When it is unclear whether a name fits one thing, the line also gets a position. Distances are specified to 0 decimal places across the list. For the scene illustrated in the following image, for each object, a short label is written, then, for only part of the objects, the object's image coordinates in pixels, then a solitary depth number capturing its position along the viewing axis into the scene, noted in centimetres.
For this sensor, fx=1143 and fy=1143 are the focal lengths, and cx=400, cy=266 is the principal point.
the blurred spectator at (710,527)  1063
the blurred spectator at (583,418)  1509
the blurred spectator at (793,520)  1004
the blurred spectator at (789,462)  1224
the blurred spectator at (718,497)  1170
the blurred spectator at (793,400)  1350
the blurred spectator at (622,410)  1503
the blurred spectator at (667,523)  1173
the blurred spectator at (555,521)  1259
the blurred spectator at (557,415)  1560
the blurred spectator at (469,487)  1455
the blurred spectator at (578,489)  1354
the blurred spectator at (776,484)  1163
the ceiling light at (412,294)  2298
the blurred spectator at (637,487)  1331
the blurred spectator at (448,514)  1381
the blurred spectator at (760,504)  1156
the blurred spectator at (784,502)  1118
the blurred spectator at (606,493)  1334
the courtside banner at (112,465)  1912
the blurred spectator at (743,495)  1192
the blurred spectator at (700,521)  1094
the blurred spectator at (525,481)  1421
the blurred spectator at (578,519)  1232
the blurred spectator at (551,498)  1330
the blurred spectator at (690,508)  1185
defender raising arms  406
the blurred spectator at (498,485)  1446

---

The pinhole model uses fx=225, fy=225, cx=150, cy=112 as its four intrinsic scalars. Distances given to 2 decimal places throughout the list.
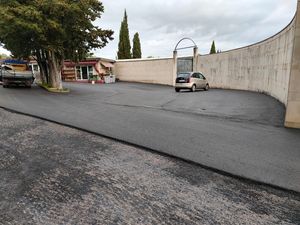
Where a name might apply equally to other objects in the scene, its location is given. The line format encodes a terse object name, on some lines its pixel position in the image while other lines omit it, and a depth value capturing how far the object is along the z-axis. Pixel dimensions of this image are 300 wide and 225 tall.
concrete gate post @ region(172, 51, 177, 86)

--

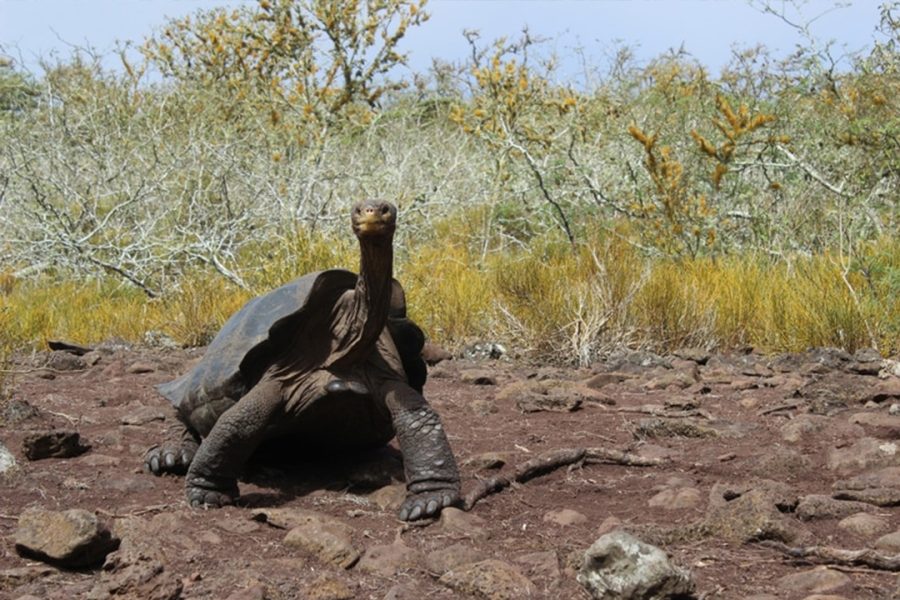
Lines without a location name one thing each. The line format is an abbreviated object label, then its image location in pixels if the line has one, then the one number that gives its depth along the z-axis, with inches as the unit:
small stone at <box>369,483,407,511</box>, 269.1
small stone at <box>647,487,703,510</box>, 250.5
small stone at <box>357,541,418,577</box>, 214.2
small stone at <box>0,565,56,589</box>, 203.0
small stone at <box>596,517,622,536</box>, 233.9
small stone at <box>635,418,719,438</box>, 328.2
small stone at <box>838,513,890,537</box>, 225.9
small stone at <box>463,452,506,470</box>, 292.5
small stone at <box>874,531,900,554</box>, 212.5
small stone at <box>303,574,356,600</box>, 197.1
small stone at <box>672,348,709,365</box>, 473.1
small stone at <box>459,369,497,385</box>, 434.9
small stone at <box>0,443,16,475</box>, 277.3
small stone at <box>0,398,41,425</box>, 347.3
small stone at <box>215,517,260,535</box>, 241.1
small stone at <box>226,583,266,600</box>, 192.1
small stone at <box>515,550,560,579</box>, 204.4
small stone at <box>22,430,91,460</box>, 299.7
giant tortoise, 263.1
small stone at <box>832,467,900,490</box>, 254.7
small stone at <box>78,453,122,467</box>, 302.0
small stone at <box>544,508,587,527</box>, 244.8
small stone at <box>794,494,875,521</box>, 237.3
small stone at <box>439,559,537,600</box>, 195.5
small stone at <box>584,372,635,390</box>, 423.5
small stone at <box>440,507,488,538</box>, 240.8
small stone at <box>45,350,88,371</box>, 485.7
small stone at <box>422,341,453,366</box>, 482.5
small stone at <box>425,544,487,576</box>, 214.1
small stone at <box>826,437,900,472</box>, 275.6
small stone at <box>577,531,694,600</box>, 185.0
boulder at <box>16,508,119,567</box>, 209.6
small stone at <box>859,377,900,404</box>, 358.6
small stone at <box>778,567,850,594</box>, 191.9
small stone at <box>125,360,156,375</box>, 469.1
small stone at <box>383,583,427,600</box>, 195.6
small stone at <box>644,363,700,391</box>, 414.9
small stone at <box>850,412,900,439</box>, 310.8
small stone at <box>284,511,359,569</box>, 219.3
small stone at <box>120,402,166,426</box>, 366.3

● EXERCISE DIRECTIONS
All lines above from the one holding "the blurred spectator at (710,527)" to the one holding "the blurred spectator at (498,485)", inclusive, are to be copied exactly; no other line is wanted.

● ANSWER AREA
the blurred spectator at (710,527)  1063
the blurred spectator at (583,418)  1509
the blurred spectator at (793,520)  1004
the blurred spectator at (789,462)  1224
the blurred spectator at (718,497)  1170
the blurred spectator at (793,400)  1350
the blurred spectator at (622,410)  1503
the blurred spectator at (667,523)  1173
the blurred spectator at (555,521)  1259
the blurred spectator at (557,415)  1560
the blurred spectator at (469,487)  1455
the blurred spectator at (578,489)  1354
the blurred spectator at (776,484)  1163
the ceiling light at (412,294)  2298
the blurred spectator at (637,487)  1331
the blurred spectator at (448,514)  1381
the blurred spectator at (760,504)  1156
the blurred spectator at (784,502)  1118
the blurred spectator at (606,493)  1334
the courtside banner at (112,465)  1912
the blurred spectator at (743,495)  1192
the blurred spectator at (700,521)  1094
the blurred spectator at (525,481)  1421
the blurred spectator at (578,519)  1232
the blurred spectator at (551,498)  1330
the blurred spectator at (690,508)  1185
defender raising arms  406
the blurred spectator at (498,485)  1446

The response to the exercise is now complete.